The Birth of Venus by Sarah Dunant - A wonderful historical fiction (I was on a big kick in my early 30s) that I have fallen in love with after rereading when I became a mother. Alessandra (my name in Italian) is such a beautiful character living in a turbulent and exuberant time in Renaissance Florence, Italy. It goes on about how the Medici family were big patrons of art and the rise in popularity of the friar Savonarola and the eventual Bonfire of the Vanities. It’s ultimately a story of how a headstrong woman would have fared in that tumultuous time.

HistoricalFictionNovels_AlexTebowDesigns.png

Jitterbug Perfume by Tom Robbins - One of my oldest friends loaned me a copy of this book one day when we were in our mid-20s. She didn’t preface it with anything other than, “it’s kind of wacky, but you’ll like it.” Yes it was, and yes I did! The author weaves a seemingly disjointed series of tales that include a Dark Ages king who decides he doesn’t want to die, an Indian woman whom he falls in love with, pagan gods, a Paris perfumer, and beets.

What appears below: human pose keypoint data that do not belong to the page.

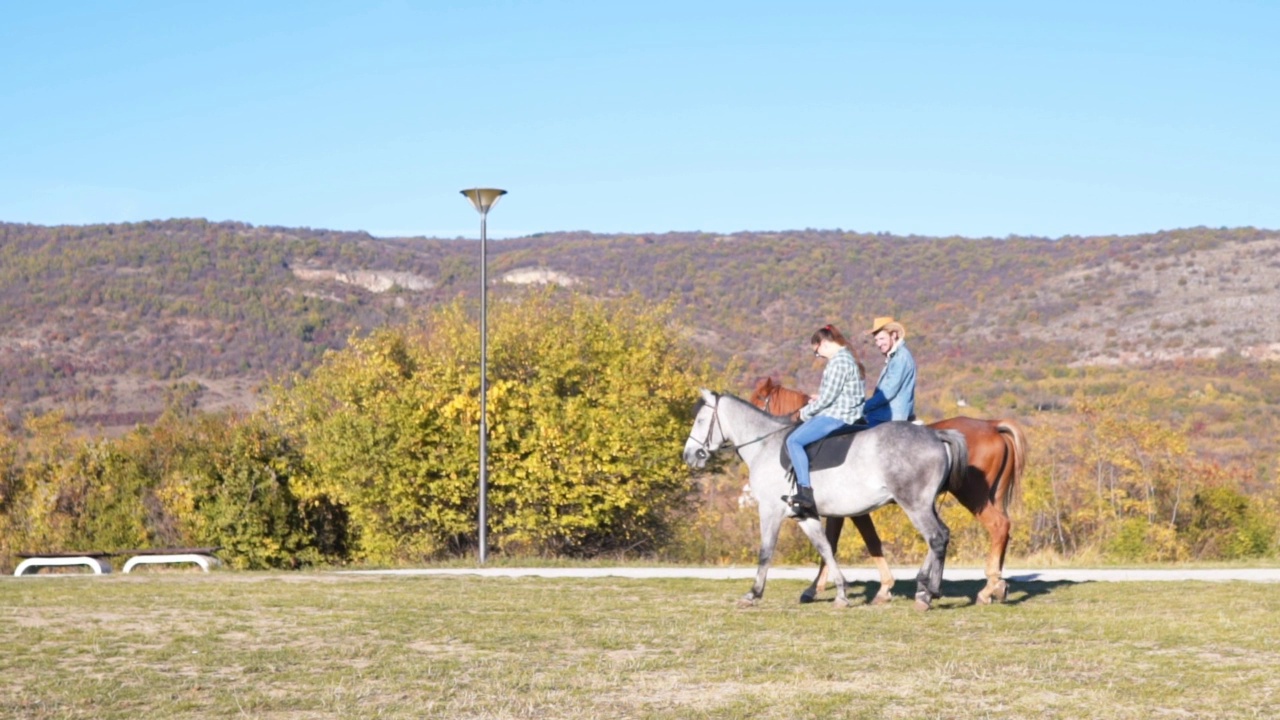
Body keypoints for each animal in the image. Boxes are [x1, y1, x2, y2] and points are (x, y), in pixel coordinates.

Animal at [686, 389, 962, 607]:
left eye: (700, 420)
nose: (688, 455)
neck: (766, 445)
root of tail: (935, 435)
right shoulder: (805, 515)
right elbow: (826, 549)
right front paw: (840, 593)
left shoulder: (770, 510)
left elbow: (766, 551)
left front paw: (753, 593)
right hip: (925, 505)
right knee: (942, 536)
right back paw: (927, 588)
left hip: (914, 505)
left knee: (935, 538)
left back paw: (927, 593)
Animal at [747, 379, 1024, 602]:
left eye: (759, 398)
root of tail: (992, 425)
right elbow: (843, 543)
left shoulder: (848, 510)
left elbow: (851, 543)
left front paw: (817, 589)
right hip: (982, 497)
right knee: (995, 529)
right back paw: (994, 586)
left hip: (968, 496)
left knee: (994, 527)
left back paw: (983, 589)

Toward the end the stories come together in a very satisfying way and asks lots of great questions about religion and immortality.

The Romanov Prophecy by Steve Berry - My mom says I was named after the last Czarina of Russia; Alexandra. The story of her family has always fascinated me along with the mysteries of whether any of her children survived their execution. Steve Berry took what is known about their story and wove it into a wonderful work of fiction. At the end of the novel, he sites all of the sources for the truths in his story too. That weaving of history, theories, and fiction has made me a persistent fan of his books. But The Romanov Prophecy was the first one I ever read, and the one I can reread over and over.

The Agony and the Ecstasy by Irving Stone - Probably the only biography I have read that wasn’t assigned reading for school. I have always been a fan of Michelangelo; even when I was a teenager. One day my mom was watching a Charlton Heston film by the same title and I was intrigued. I stumbled upon the biography one day when killing time at the library in between college classes. I happened to be taking an art history class that semester and checked the book out. It so beautifully explains the struggles that most artists go through, the dilemmas of creating art for oneself versus patrons and paying clients. While Michelangelo is known for painting the ceiling of the Sistine Chapel, did you know he didn’t want to do it? And he didn’t think he was a very good painter? He was a sculptor! Go read the book. Even if you aren’t an artist, if you have any appreciation for his art, you’ll enjoy the book.

StandAloneNovels_AlexTebowDesigns.png

What would you list as your favorite novels? Ones you can go back and reread when you want?